FIG. 23 shows the parts that make up the initiator end cap assembly. Item 33 is the end cap. Item 32 is a fastener used in FIG. 19. Item 31 is the initiator tube. Item 30 is a magnum rifle primer. Item 30 is pressed into item 31 and staked in place with a circular pattern. Item 32 is silver soldered or brazed on the end cap, item 33.

FIG. 24 shows the exit end cap, item 21 and the particle filter holder, item 22. These parts are silver soldered or brazed together.

FIG. 25 shows the parts of the exit end cap particle filter assembly and the exit end cap. Item 29 is a rupture disk. Items 25 and 28 are screens used to sandwich the particle filter media, item 27. Item 24 is a ring designed to be a press fit in to the particle filter holder.
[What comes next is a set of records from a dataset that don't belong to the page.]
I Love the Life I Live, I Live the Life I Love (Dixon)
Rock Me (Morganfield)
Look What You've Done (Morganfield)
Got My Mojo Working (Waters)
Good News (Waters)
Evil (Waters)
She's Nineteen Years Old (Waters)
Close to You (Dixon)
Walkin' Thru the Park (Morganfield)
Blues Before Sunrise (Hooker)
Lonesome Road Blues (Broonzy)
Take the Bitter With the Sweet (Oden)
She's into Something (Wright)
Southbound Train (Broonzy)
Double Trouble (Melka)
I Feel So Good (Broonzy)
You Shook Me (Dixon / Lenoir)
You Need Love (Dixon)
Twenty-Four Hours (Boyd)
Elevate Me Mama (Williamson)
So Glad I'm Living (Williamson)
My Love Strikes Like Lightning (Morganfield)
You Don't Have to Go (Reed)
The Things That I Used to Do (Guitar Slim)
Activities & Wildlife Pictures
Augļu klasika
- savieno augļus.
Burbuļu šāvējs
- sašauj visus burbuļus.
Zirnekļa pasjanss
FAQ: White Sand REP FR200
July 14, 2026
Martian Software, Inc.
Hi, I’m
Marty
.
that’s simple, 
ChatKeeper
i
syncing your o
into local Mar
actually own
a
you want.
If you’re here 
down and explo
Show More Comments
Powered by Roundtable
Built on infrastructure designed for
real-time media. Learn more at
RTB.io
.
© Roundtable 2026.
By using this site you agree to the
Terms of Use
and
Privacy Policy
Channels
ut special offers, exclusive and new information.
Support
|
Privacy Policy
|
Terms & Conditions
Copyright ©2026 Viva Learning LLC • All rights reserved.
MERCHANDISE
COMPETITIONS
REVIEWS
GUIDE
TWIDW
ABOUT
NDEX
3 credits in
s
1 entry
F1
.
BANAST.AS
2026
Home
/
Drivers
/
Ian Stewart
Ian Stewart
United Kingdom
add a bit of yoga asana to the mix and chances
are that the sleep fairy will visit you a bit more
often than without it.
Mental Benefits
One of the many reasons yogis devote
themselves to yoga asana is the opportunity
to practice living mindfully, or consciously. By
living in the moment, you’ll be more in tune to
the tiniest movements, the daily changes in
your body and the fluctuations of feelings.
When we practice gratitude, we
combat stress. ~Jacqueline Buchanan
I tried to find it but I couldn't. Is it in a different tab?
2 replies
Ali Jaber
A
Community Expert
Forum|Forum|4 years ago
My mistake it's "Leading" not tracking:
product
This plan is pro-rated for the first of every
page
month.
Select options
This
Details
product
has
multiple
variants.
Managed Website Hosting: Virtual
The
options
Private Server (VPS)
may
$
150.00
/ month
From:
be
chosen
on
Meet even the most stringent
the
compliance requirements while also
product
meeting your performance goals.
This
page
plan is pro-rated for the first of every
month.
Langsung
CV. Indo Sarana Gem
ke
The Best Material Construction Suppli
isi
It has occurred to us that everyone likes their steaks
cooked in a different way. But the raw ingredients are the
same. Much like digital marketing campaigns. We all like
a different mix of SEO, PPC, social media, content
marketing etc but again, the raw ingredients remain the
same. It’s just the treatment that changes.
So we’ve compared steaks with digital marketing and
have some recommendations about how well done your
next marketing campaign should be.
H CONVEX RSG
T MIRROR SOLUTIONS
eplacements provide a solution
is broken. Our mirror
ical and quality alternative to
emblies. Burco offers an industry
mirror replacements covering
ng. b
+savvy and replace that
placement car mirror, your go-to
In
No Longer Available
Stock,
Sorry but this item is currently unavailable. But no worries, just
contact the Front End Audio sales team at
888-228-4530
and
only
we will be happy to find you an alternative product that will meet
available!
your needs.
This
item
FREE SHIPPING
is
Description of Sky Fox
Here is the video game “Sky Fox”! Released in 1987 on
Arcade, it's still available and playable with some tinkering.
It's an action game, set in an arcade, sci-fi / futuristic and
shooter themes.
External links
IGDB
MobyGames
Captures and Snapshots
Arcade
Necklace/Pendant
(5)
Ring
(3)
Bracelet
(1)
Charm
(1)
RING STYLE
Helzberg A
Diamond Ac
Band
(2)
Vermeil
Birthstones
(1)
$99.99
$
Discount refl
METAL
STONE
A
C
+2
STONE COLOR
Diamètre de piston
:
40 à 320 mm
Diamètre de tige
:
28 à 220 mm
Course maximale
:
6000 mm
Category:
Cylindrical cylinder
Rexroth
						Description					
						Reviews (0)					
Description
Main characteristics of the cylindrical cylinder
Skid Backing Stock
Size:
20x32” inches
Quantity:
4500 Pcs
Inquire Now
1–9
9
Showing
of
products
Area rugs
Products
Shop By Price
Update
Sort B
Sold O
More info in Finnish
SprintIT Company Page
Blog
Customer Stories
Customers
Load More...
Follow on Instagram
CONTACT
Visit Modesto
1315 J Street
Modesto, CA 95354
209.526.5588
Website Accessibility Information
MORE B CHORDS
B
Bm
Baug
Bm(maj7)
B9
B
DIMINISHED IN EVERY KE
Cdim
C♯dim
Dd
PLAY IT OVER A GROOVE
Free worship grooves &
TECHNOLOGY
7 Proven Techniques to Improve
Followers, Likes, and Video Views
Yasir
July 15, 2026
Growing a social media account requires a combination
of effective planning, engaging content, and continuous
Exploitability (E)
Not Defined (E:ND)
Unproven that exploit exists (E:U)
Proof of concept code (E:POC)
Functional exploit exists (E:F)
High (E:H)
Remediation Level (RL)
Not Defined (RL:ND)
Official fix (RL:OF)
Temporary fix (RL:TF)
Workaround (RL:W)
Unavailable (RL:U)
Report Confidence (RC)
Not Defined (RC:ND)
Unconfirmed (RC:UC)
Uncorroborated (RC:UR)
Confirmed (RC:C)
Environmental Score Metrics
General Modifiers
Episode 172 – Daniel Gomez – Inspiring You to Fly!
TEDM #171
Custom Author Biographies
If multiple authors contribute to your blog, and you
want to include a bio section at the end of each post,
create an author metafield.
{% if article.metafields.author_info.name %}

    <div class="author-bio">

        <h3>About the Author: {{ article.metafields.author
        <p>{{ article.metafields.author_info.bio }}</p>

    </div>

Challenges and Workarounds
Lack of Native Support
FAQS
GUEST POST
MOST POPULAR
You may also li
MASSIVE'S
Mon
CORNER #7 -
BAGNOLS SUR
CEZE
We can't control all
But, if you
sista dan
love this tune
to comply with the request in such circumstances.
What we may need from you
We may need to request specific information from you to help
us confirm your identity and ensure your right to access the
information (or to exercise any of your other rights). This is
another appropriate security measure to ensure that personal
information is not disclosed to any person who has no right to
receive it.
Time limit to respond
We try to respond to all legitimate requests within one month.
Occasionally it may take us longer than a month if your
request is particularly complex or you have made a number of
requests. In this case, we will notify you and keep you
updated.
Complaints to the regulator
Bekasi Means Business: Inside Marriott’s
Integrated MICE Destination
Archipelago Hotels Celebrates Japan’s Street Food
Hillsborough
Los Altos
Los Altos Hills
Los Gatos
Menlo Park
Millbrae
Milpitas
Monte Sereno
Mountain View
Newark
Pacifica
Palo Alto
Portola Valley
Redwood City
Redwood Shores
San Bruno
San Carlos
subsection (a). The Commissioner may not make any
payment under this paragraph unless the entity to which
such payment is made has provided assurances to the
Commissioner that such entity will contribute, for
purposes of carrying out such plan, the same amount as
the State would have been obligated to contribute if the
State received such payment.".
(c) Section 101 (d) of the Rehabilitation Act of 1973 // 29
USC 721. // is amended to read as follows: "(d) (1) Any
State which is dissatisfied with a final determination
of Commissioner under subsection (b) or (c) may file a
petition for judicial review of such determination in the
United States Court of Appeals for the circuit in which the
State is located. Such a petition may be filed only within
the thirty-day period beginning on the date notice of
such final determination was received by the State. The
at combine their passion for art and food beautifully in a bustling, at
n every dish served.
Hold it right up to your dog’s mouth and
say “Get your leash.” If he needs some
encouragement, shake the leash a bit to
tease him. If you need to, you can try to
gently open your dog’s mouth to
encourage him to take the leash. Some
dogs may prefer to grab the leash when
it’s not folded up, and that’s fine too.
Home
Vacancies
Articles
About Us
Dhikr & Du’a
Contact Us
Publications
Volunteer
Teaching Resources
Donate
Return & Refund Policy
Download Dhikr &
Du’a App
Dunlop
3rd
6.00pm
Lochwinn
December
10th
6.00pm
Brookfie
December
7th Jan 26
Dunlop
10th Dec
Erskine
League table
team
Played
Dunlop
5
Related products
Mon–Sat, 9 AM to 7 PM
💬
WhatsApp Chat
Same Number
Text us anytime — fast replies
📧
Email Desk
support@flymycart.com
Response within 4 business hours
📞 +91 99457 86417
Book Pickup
Item 29 is silver soldered or brazed into the particle filter holder.

FIG. 26 shows the materials used to assemble the filter of the chemical generator cartridge. Item 50 is a ceramic fiber particle filter ring. Item 49 is a filter bed of hopcalite. Item 48 is a ceramic fiber media which may be impregnated with lithium hydroxide. Item 47 is a filter bed of potassium super oxide. Item 46 is a ceramic fiber pad used to compress the filter chemical filter system. Item 45 is the fully assembled exit end cap of FIG. 25. Item 51 is the cartridge tube sub assembly of FIG. 20.

FIG. 27 shows the parts of the initiation mechanism. Item 37 is the release pin. Item 36 is the initiator cap. Item 35 is the initiator spring. Item 36 is the initiator pin. Item 35 and 34 are placed in item 36 and the spring, item 35, is compressed allowing item 37 to be place in a hole through item 34.

FIG. 28 shows the initiator pellet, item 76 and the main body of the chlorate candle, item 75. The cavity of the main body, item 76, has taper of 1.5 degrees. The initiator pellet, item 76, has a taper of 1.5 degrees. The diameters of the tapers are such that the pellet when pressed into the main body of the chlorate candle the pellet will be recessed in candle.

FIG. 29 is a diagram of the invention showing the information of FIG. 8, FIG. 11, and the intensifier circuit; with three safety pressure relief valves added.